--- Extrait proposé ---

Texte établi par Vicomte du Couëdic de Kergoualer, Maurice Fleury, E. Paul (p. 45-48).

VII

Le brick l’« Épervier ».


Pendant ces trois jours d’indécision, le Gouvernement avait changé la destination du capitaine Baudin ; le parti du chasse-marée était périlleux et chanceux ; le Gouvernement provisoire, qui voyait avec inquiétude l’Empereur en terre de France et si près, le pressait de quitter l’île d’Aix. Il n’y avait plus guère alors d’autre parti à prendre que celui de se rendre à bord du Bellérophon.

Le 15 juillet, de grand matin, l’Empereur s’embarqua sur le brick français l’Épervier qui devait l’y conduire.

Rien ne peut rendre la stupeur, le profond découragement qui se lisait sur les visages : l’Empereur se livrait aux Anglais ! Aux Anglais, ses ennemis, toujours ennemis avoués ou cachés de la France ! Cette pensée était écrite sur le front du matelot comme sur celui de l’officier. Nous qui le suivions, nous étions moins malheureux, et cependant, j’avais le cœur bien serré !

Lorsque je montai à bord, l’Empereur était déjà assis sur le pont. On m’apporta une chaise et je me trouvai à côté de lui ; il était calme, froid et pensif. Au bout de quelques minutes d’un silence solennel, il me dit en passant la main sur la manche de son habit : « Est-ce vert ou bleu ? » — On sait que l’Empereur avait de la peine à distinguer les couleurs. — Je fus si étonnée de cette question, que je tardais à répondre, croyant avoir mal entendu. Il me répéta doucement et à voix demi-basse la même question. « Vert, Sire, » répondis-je. Il reprit encore comme pour bien s’en assurer : « Vert ?Oui, Sire, vert. » Il était en frac et tenait sans doute à être vêtu de la couleur de l’uniforme qu’il portait toujours, celui des chasseurs de la Garde impériale… On apporta du café pur, il en prit.

---

> [Travail demandé]:
1. Pouvez-vous recopier les fiches en partant de leur début et en finissant à la ligne qui contient « family: Asteraceae », incluse, en remplaçant « locality » par « place » sans rien modifier d'autre et en laissant de côté les images ?
2. Pouvez-vous poursuivre le récit de l'embarquement de l'Empereur sur l'Épervier à partir de sa dernière phrase ?

--- Fiches fournies ---

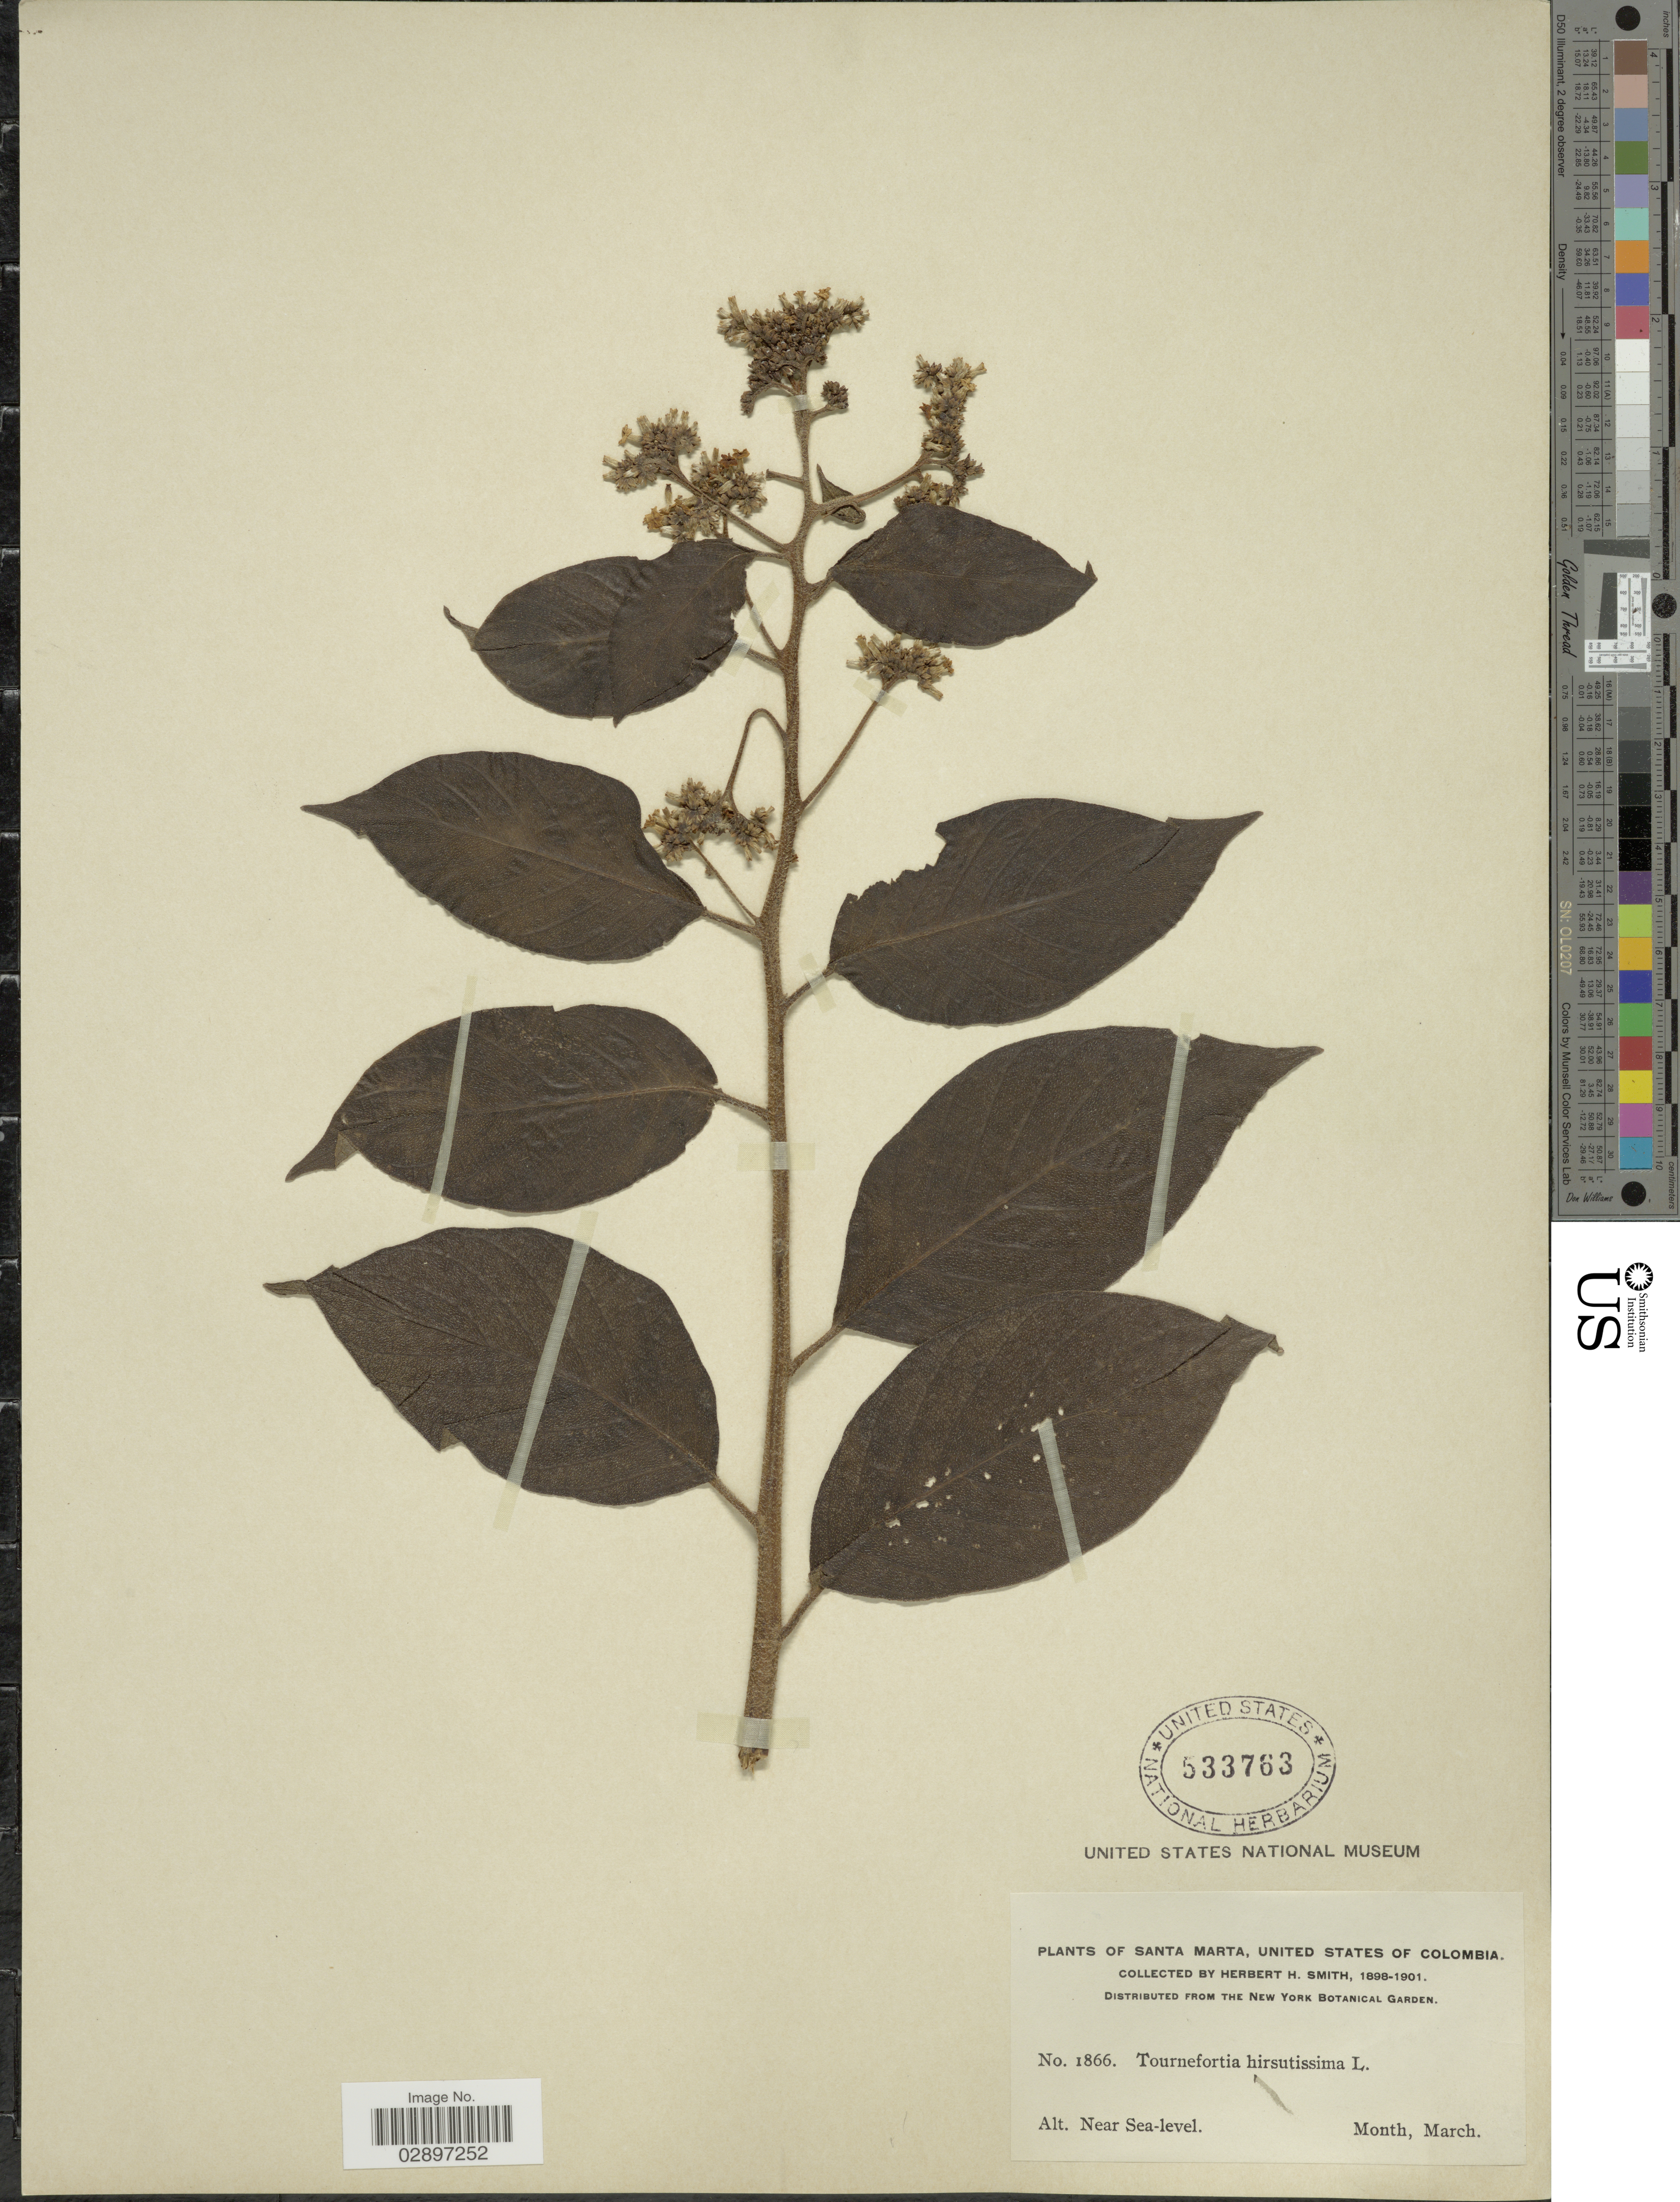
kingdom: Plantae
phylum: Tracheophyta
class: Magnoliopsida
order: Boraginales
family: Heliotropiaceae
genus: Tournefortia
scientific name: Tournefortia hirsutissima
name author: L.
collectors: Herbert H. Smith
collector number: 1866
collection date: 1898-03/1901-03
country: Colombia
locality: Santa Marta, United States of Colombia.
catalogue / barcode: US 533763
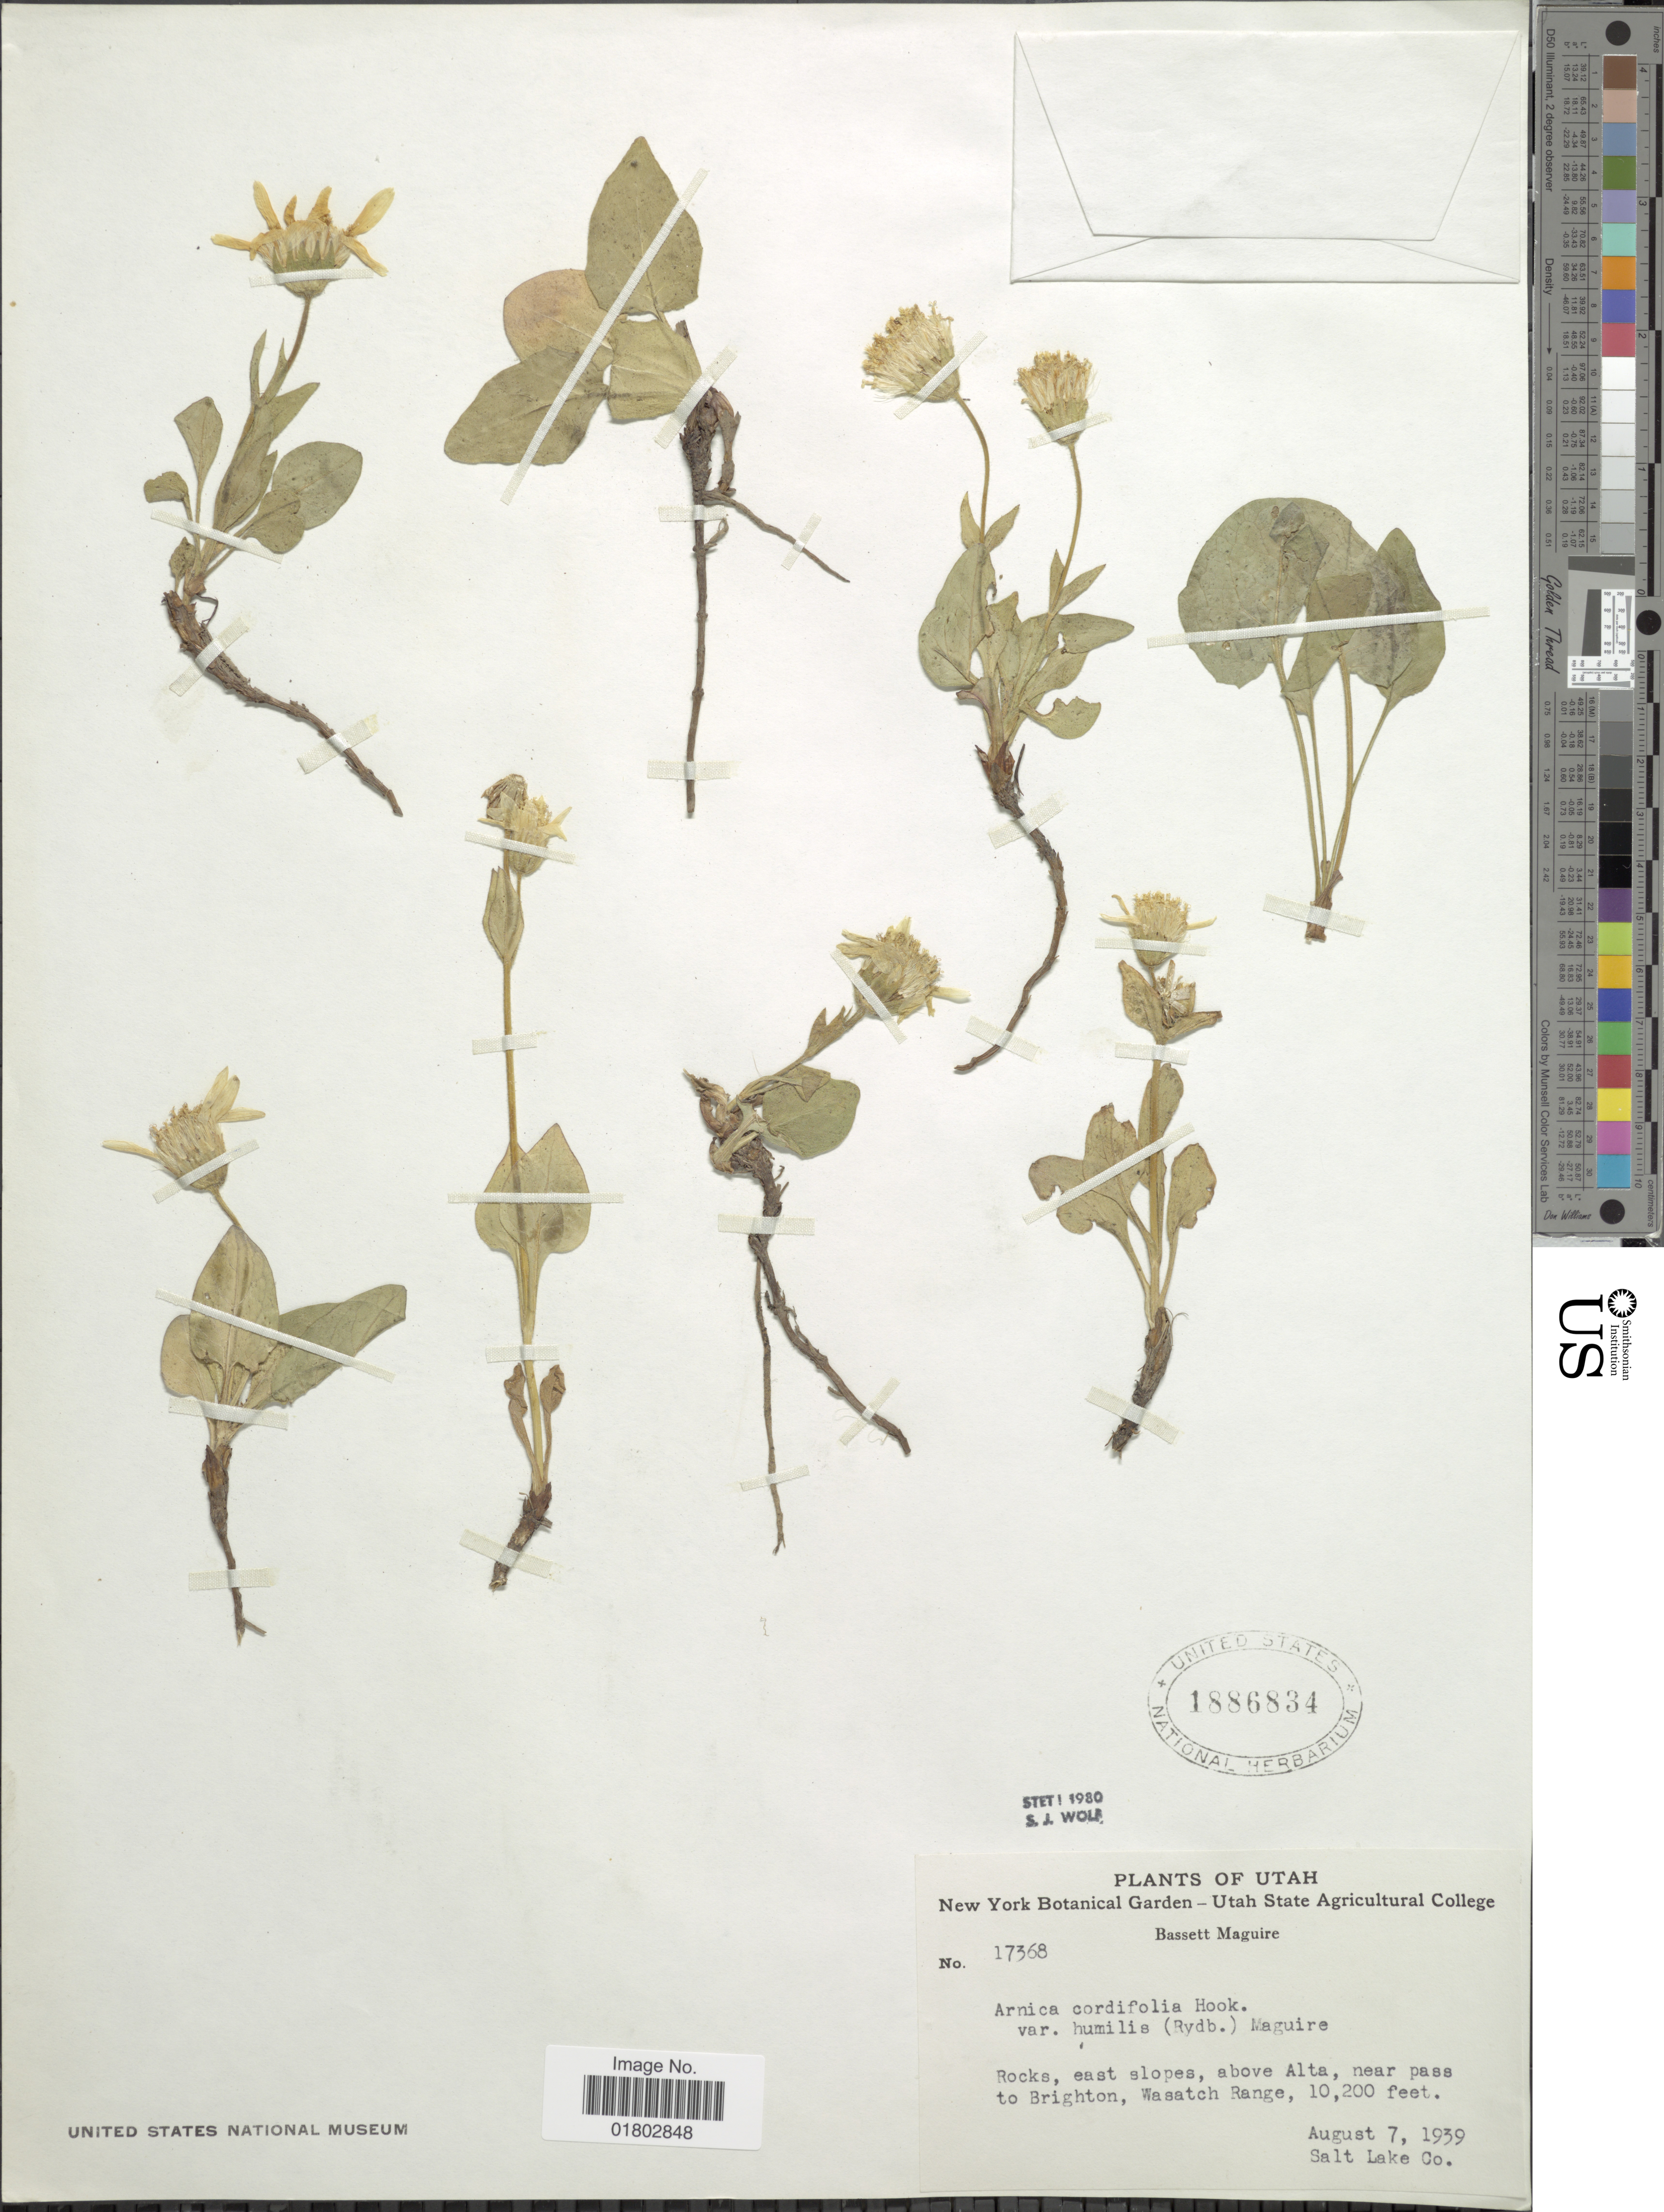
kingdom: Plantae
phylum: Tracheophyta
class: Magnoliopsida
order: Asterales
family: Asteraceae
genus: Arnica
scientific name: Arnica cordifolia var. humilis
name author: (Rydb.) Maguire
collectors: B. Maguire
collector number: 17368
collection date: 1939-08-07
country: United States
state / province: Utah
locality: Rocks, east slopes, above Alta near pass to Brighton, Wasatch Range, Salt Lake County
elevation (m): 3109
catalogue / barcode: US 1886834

---

> [Réponses par tâche]:
1.
kingdom: Plantae
phylum: Tracheophyta
class: Magnoliopsida
order: Boraginales
family: Heliotropiaceae
genus: Tournefortia
scientific name: Tournefortia hirsutissima
name author: L.
collectors: Herbert H. Smith
collector number: 1866
collection date: 1898-03/1901-03
country: Colombia
place: Santa Marta, United States of Colombia.
catalogue / barcode: US 533763
kingdom: Plantae
phylum: Tracheophyta
class: Magnoliopsida
order: Asterales
family: Asteraceae

2.
L’embarquement terminé, on fit voile ; le Bellérophon était en vue. Bientôt la chaloupe de ce vaisseau, montée par le 1er  lieutenant, fut envoyée pour nous transborder. Le lieutenant monta sur le pont de l’Épervier et fit en anglais le discours obligé. Cet habit de la marine anglaise, cet Anglais qui ne disait pas un mot de français, cette chaloupe ramée par des matelots anglais, enfin cette séparation matérielle, positive, d’avec la France, tout cela me fit éprouver quelque chose de si amer, que j’en ressens encore aujourd’hui l’impression aussi vive que dans le moment même.

L’Empereur descendit dans la chaloupe, s’y assit. Nous l’y suivîmes ; non pas toute la suite, mais les généraux, M. de Las-Cases, Mme Bertrand, moi et nos enfants. Les officiers et le reste de sa suite furent transportés à part. L’équipage de l’Épervier était consterné ; il semblait que nous fussions devenus muets… Scène solennelle, qui n’eut point la terre pour témoin, mais le ciel, la mer… et nos cœurs amis pour en garder le souvenir !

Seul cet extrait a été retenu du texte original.